The chairperson of the committee should ensure that the meeting is properly minuted.
The aim of the meeting is to resolve the complaint and achieve a reconciliation between the school and the complainant. However, it may only be possible to establish the facts of a situation and make recommendations about future action which will satisfy the complainant that their complaint has been taken seriously.
The chairperson of the committee should try to ensure that the proceedings are as informal as possible and that the complainant feels at ease.
The committee will conduct the meeting having regard to the following principal steps.
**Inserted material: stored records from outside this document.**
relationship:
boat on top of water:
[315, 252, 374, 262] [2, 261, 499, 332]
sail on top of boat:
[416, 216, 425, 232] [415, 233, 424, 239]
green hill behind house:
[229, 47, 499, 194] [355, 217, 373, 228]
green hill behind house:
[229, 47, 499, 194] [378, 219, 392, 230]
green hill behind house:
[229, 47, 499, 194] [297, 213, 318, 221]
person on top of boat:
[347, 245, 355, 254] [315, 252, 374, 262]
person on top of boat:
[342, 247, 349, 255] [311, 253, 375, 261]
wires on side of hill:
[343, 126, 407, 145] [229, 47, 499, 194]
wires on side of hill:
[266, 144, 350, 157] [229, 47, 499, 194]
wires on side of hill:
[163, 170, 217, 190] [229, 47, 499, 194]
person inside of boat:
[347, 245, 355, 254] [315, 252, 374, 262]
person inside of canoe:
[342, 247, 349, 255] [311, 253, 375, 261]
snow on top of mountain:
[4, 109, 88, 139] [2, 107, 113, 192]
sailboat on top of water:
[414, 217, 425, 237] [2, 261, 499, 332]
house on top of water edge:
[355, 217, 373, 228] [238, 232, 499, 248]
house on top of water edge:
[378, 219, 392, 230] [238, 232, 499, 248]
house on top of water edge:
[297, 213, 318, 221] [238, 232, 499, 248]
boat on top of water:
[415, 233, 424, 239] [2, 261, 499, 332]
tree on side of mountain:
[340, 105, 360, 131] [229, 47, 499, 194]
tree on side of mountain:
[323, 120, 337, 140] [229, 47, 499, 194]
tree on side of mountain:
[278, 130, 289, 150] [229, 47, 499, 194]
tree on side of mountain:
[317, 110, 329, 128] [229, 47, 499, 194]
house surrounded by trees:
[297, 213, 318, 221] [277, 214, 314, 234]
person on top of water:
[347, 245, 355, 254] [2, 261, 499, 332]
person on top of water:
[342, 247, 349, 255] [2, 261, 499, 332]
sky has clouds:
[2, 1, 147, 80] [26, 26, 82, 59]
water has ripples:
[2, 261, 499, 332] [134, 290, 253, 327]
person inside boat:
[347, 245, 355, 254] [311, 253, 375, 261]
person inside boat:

It shall be a rule that the committee shall not see one party in the absence of the other except in a case where the committee has resolved to proceed in the absence of the complainant/headteacher in circumstances outlined in paragraph 4.(d) above:
The complainant/representative will open by outlining the complaint and present any documentary evidence and/or call witness(es) as appropriate.
The headteacher/representative may ask questions of the complainant/representative or of any witness called by him/her. (N.B. This opportunity is reserved for asking questions to clarify matters not for making statements).
Members of the committee may ask questions similarly.
The headteacher/representative will respond to the complaint, present the documentary evidence and/or call witness(es).
The complainant/representative may ask questions of the headteacher/representative or of any witness called by him/her. (N.B. This opportunity is reserved for asking questions to clarify matters not for making statements).
Members of the committee may ask questions similarly.
Both parties or their respective representative shall be given the opportunity to sum up if they wish, the complainant/representative going last. Neither may introduce any new matte or issue which has not been raised before in the proceedings.
At the conclusion of the meeting, the chairperson of the committee should explain that the committee will consider its decision and write to both parties with the outcome within five working days.
The headteacher and any witnesses should then withdraw and the committee should consider its decision. This should include:
A decision on the complaint
Appropriate action to be taken by the school, and where appropriate.
Recommendations on changes to the school’s systems or procedures to ensure similar problems do not arise in the future.
The school should ensure that a copy of all correspondence and notes is kept on file in the school. This should be held separately from pupils’ personal records.